(Hardware project source files)
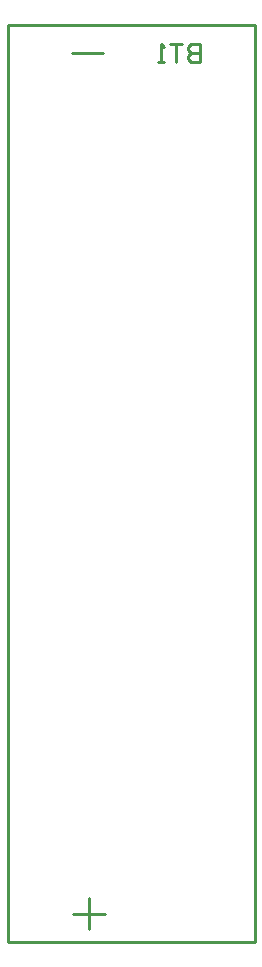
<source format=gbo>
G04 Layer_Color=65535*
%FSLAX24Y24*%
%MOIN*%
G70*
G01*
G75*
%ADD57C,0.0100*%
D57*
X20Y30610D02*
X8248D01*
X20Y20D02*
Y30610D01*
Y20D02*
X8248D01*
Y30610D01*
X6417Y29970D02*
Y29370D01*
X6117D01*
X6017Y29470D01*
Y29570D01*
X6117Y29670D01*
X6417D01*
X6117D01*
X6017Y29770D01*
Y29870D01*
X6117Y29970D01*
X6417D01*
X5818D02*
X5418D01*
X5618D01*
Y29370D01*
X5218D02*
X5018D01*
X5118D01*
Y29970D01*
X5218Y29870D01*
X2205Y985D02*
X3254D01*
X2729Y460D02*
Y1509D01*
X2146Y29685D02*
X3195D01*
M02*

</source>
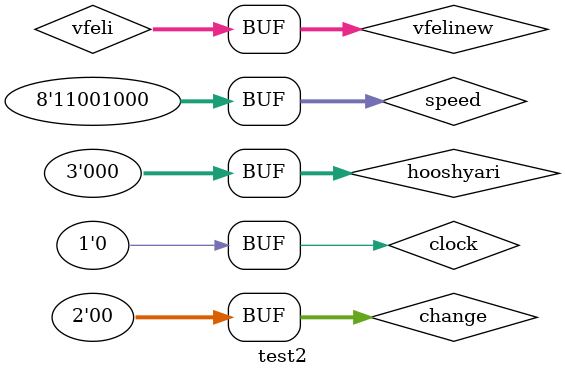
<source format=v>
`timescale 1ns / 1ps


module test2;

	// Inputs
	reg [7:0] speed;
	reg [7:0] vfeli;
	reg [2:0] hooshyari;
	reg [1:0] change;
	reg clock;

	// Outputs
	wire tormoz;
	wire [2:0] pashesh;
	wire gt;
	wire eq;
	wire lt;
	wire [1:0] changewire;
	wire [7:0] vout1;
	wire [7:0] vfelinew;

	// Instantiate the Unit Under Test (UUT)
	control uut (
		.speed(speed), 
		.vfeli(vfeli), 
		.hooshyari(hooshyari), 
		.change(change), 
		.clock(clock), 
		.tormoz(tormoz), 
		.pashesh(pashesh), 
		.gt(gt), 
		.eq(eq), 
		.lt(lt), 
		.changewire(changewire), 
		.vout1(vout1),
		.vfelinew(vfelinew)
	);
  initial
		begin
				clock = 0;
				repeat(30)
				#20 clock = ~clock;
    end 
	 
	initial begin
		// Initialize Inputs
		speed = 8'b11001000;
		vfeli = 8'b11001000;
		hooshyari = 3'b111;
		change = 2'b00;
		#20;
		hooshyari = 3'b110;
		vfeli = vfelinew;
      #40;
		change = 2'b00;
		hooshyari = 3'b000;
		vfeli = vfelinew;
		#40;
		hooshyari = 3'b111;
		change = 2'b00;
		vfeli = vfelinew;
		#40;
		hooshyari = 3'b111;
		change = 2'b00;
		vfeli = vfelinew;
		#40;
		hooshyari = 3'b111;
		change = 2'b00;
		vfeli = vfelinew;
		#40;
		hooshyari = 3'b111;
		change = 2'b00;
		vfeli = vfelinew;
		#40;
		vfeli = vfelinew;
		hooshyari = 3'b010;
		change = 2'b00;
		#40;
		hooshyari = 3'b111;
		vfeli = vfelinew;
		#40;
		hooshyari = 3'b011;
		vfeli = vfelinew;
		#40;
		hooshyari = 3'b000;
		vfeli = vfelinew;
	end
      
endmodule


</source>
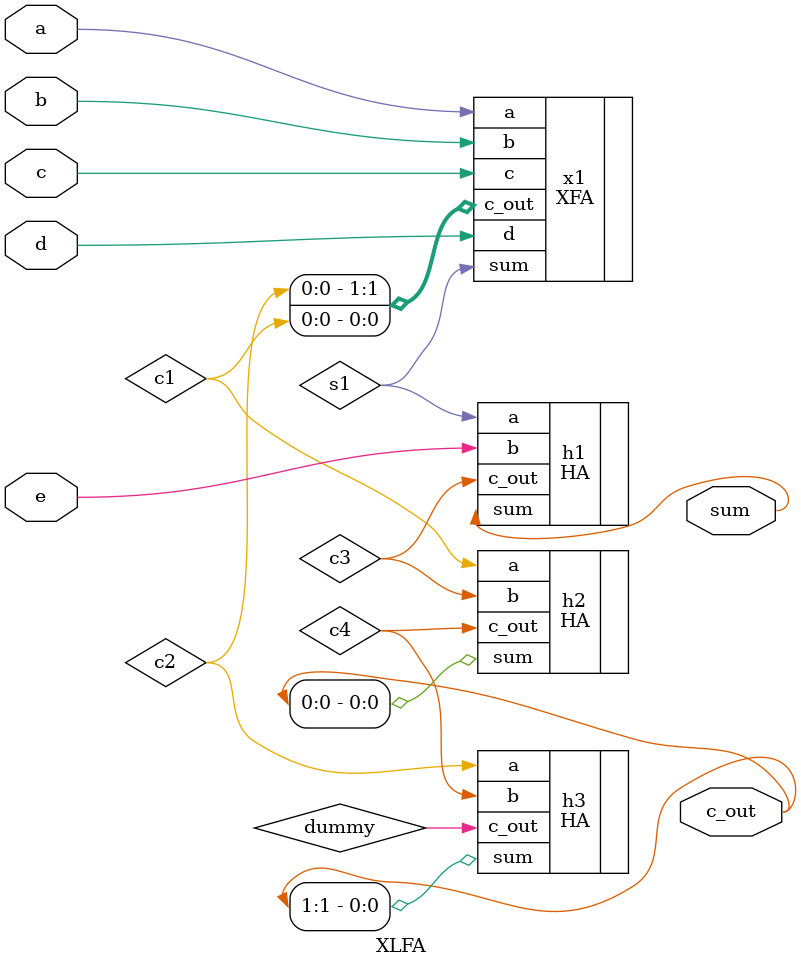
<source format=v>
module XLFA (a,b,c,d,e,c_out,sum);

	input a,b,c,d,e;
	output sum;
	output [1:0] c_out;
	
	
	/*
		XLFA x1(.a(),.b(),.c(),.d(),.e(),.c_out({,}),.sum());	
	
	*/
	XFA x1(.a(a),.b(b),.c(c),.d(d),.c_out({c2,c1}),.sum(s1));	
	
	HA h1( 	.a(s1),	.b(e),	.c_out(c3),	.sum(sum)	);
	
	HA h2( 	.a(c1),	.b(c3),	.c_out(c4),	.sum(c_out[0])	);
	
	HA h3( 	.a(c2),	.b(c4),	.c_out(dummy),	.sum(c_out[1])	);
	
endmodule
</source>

WHAT IS REQUIRED> Set the lines down exactly as they stand, beginning at the one that contains "input a,b,c,d,e;" and stopping after the last line of the entries above.

RESPONSE>
	input a,b,c,d,e;
	output sum;
	output [1:0] c_out;
	
	
	/*
		XLFA x1(.a(),.b(),.c(),.d(),.e(),.c_out({,}),.sum());	
	
	*/
	XFA x1(.a(a),.b(b),.c(c),.d(d),.c_out({c2,c1}),.sum(s1));	
	
	HA h1( 	.a(s1),	.b(e),	.c_out(c3),	.sum(sum)	);
	
	HA h2( 	.a(c1),	.b(c3),	.c_out(c4),	.sum(c_out[0])	);
	
	HA h3( 	.a(c2),	.b(c4),	.c_out(dummy),	.sum(c_out[1])	);
	
endmodule
</source>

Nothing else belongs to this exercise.